→ Instructions for the task
Take every line from the listing below that contains "each".

→ Records for the exercise
————————

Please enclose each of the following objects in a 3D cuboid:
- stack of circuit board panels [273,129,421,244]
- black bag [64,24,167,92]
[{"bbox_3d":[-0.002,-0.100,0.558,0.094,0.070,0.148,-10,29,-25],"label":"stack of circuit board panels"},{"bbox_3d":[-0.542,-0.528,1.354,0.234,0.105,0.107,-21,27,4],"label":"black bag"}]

————————

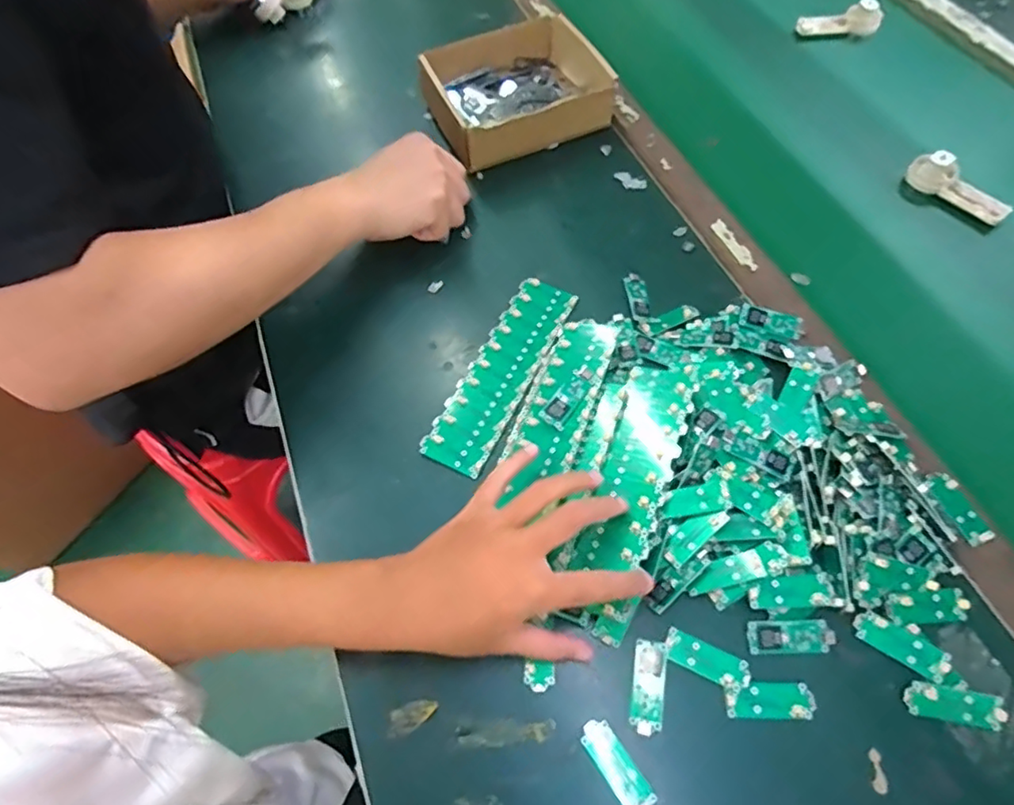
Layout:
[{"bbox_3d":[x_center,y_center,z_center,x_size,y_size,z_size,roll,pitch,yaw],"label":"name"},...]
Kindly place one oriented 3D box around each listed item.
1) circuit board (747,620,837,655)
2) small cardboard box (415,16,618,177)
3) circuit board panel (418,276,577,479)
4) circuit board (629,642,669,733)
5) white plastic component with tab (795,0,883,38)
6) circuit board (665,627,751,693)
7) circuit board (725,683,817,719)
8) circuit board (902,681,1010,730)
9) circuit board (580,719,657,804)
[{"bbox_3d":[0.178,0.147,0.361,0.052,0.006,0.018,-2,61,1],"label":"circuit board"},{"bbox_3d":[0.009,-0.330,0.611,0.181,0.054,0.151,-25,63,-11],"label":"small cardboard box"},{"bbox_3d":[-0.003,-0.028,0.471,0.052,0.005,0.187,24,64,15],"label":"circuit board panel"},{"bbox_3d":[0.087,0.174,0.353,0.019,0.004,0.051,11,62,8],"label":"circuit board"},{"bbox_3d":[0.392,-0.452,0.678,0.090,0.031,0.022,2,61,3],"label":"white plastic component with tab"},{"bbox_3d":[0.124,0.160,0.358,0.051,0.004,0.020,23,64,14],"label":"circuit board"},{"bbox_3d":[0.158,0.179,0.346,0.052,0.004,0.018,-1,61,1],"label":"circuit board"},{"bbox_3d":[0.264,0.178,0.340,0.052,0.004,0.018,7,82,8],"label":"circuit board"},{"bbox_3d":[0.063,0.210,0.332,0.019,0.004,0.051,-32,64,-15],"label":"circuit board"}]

————————

→ Task solution
Please enclose each of the following objects in a 3D cuboid:
Kindly place one oriented 3D box around each listed item.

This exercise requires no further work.